La misión de la Iglesia, madre y maestra según el Concilio Vaticano II, experta en humanidad y depositaria de una sabiduría espiritual muy concreta y en el fondo muy original, no es otra que anunciar la verdad de Dios revelada en Jesucristo, proclamar su Evangelio y colaborar en la promoción de su reino de fraternidad y justicia universal.

No es más, ni tampoco menos, que favorecer el encuentro de cada persona con el amor infinito para que cada cual pueda desarrollarse en plenitud y armoniosamente con los demás y el mundo que habita, tomando como referencia el ejemplo del Galileo.

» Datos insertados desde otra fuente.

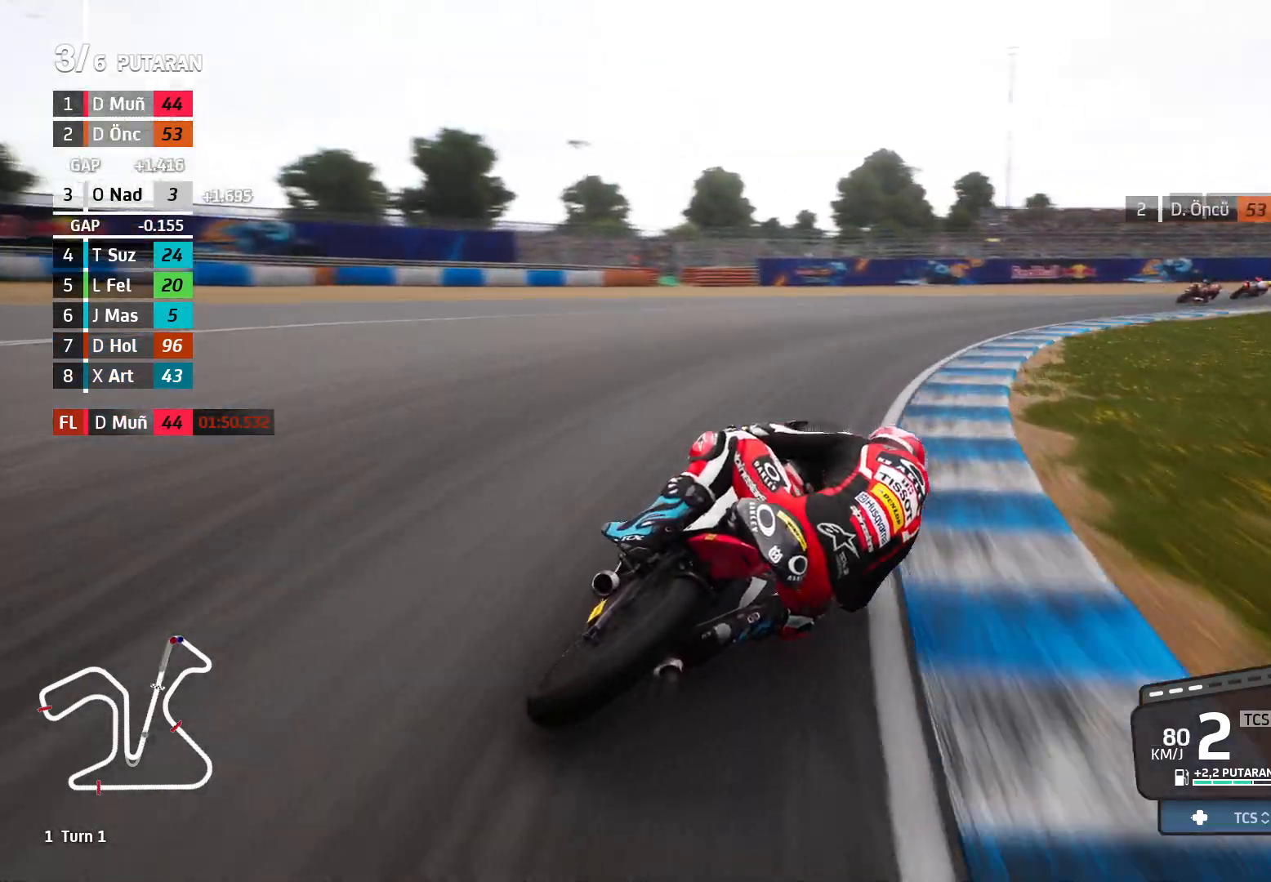
{"buttons": ["R2"], "left_stick": "right", "events": [[467, "R2", "down"]]}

Esa vivencia profundamente espiritual que alienta e inspira la Iglesia, evidentemente, acaba por tener repercusión en la biografía personal, en la vida social y hasta en la comunidad política internacional. A veces, puede despertar admiración por sus valores, coherencia y logros; otras genera incomprensión, persecución y marginación.

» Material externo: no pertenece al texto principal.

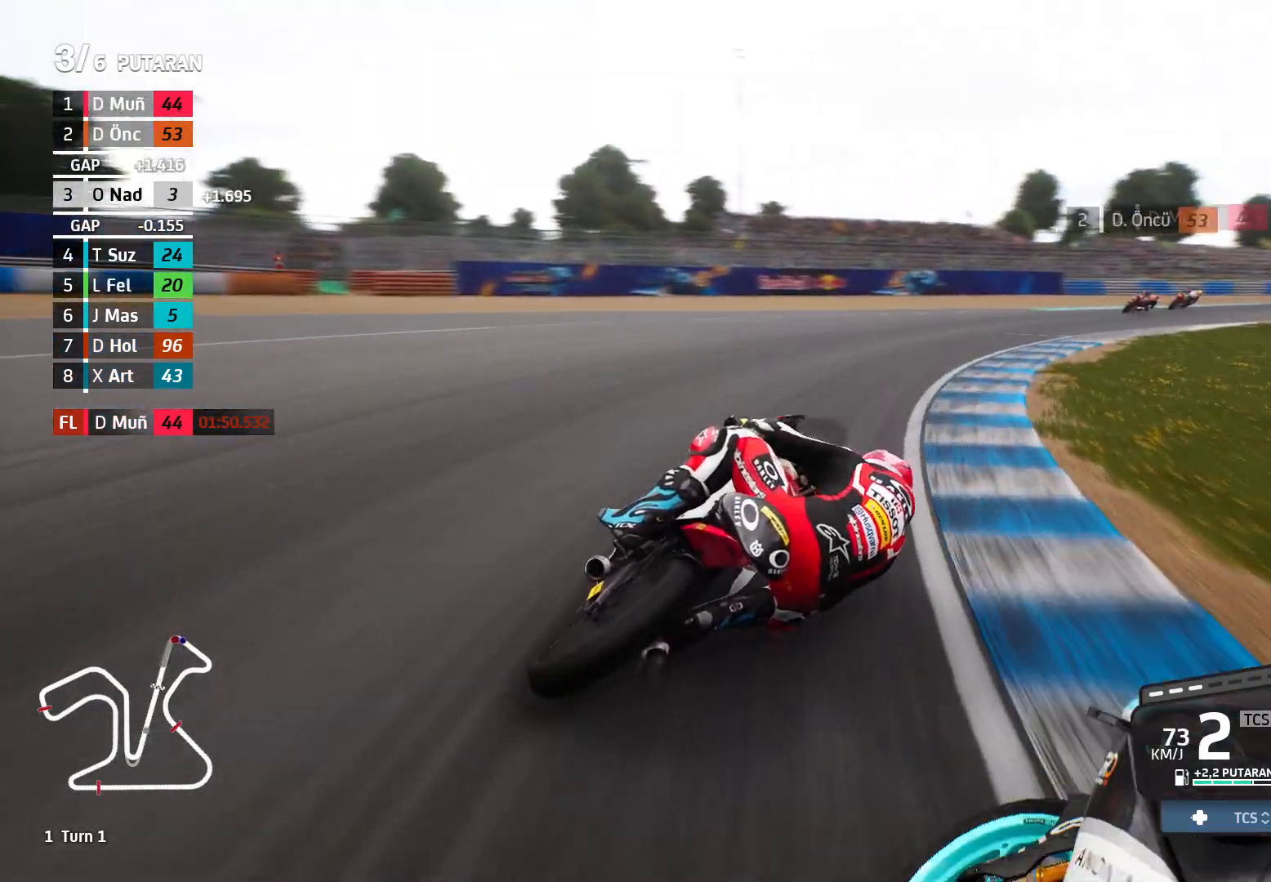
{"buttons": ["R2"], "left_stick": "right", "events": []}
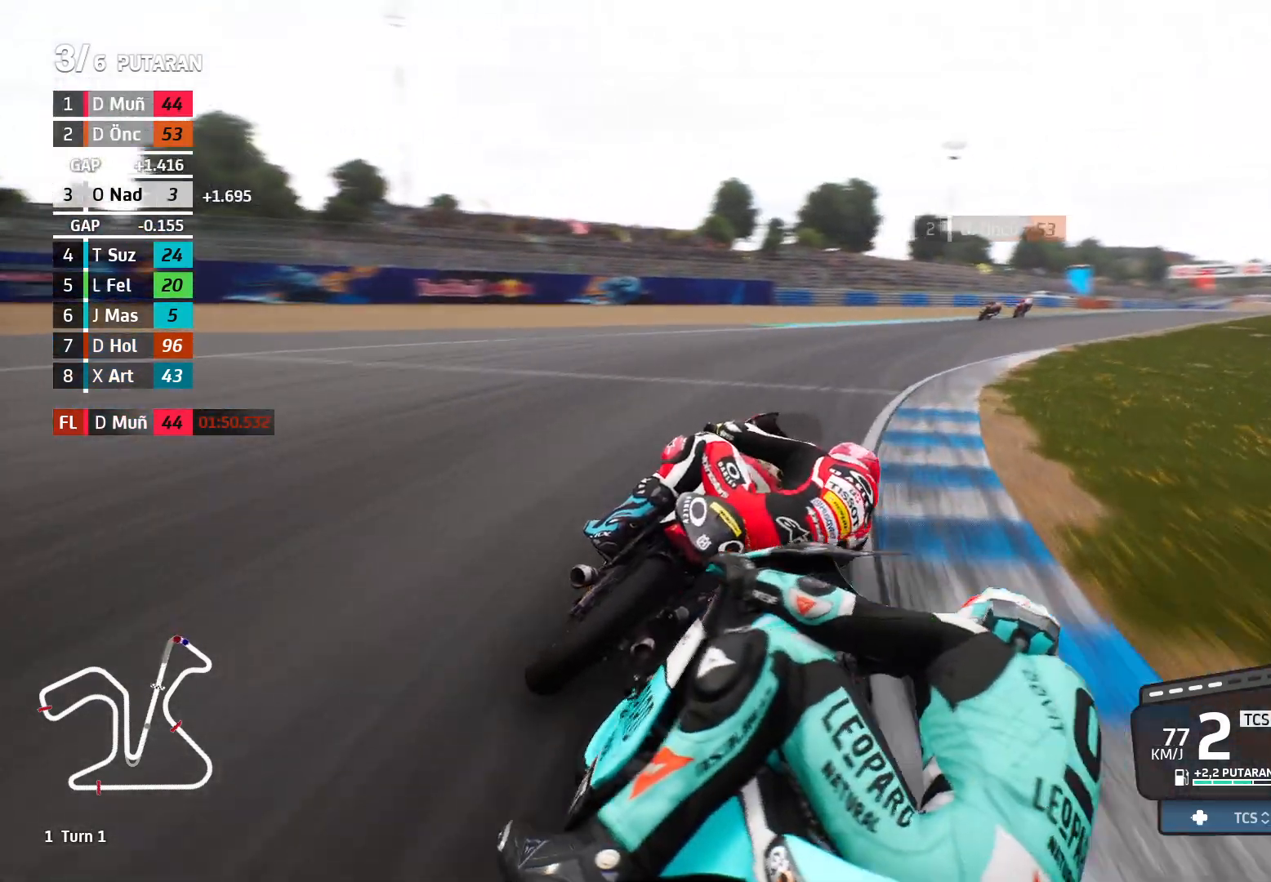
{"buttons": ["R2"], "left_stick": "right", "events": []}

La dinámica religiosa, por eso resulta siempre polémica. Porque puede llevar a enfrentamientos y conflictos entre grupos humanos y ámbitos sociales, con su propia visión y sus modos de funcionamiento particular, como también merecer el respaldo, recibir apoyo y colaboración.

La evolución de la Iglesia desde las primeras comunidades apostólicas hasta el presente contiene suficientes ejemplos de una u otra situación. Cada época ha tenido sus razones y sus circunstancias que conviene atender, sin renunciar a extraer las debidas enseñanzas para el presente y el futuro, dada la experiencia, el desarrollo y el conocimiento alcanzados.

Un papa a la escucha

Así que en este segundo cuarto de siglo XXI que estamos recorriendo, la elección de un nuevo papa suscita gran expectación en el mundo occidental y despierta mucha curiosidad, aunque no se trata de elegir a un presidente de Gobierno, a un CEO de una gran multinacional, ni de sustituir a un monarca autoritario y absolutista.

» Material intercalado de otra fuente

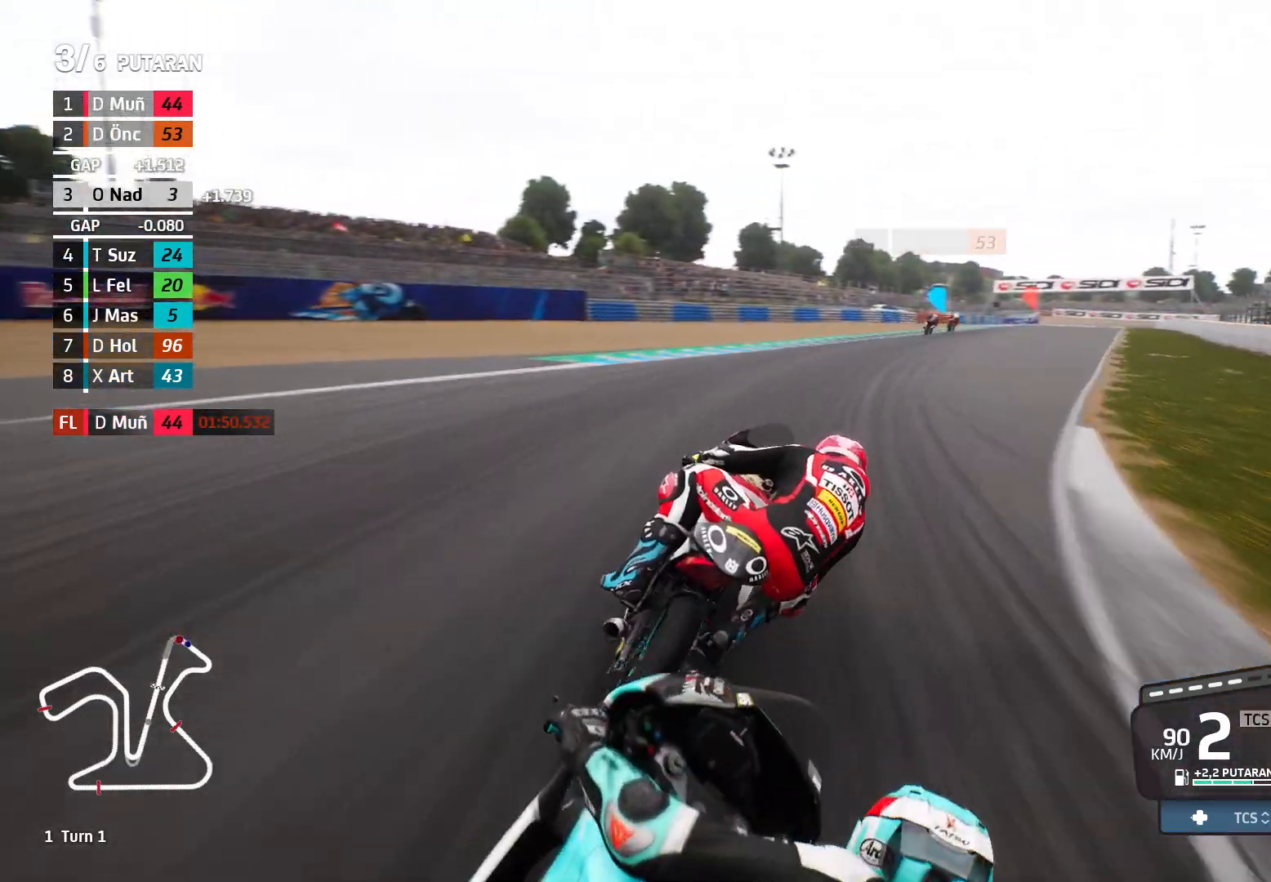
{"buttons": ["R2"], "left_stick": "right", "events": []}
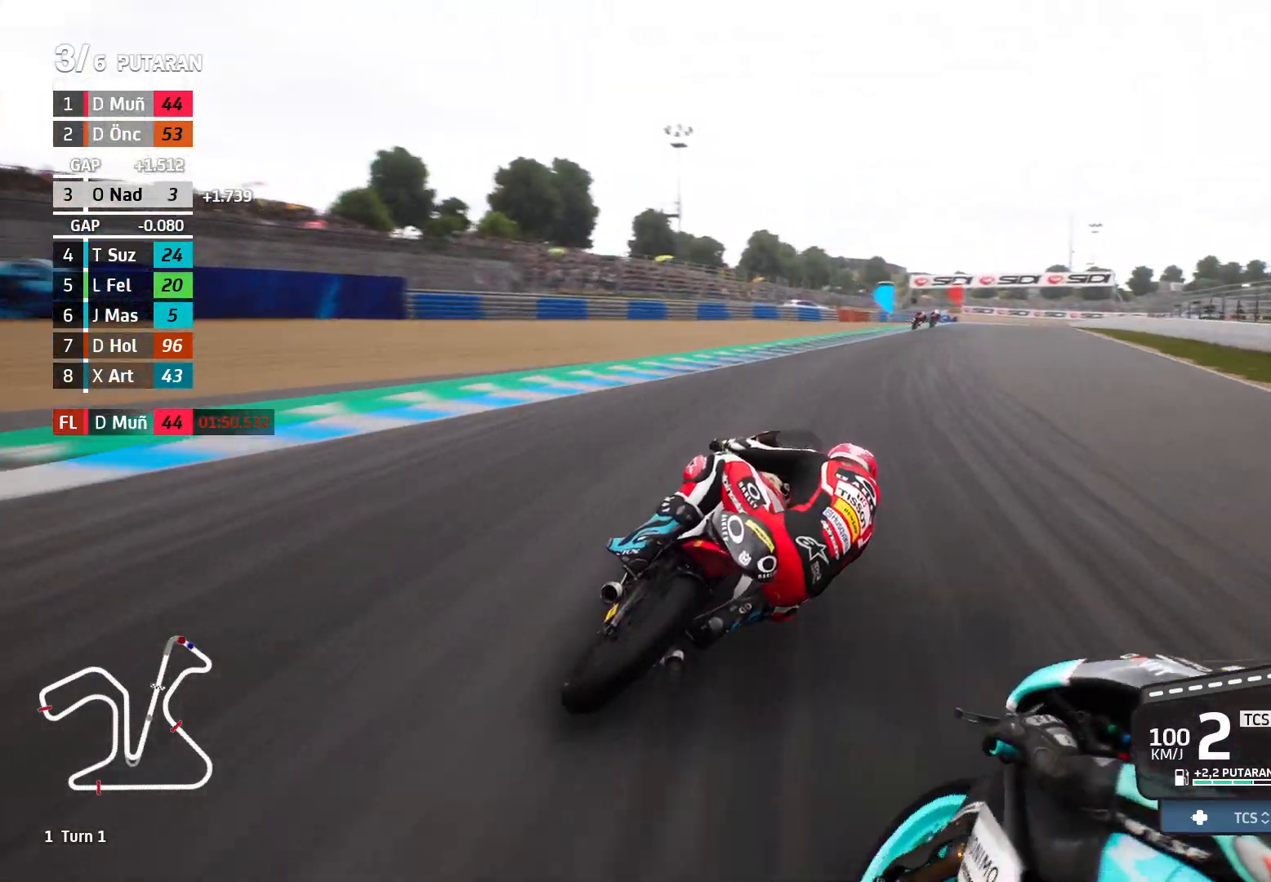
{"buttons": ["R2"], "left_stick": "right", "events": []}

Por eso, se busca para la sede petrina a un gobernador justo y un fiel administrador  –ámbitos ligados al primado romano–, que escuche el clamor de los pobres y de la Tierra, capaz de caminar sinodalmente con el Pueblo de Dios, con una mirada universal preñada de ternura, pero, sobre todo, enamorado del legado de Jesucristo e incansable servidor de la comunidad. Al fin y al cabo, una Iglesia que no sirve, no sirve para nada.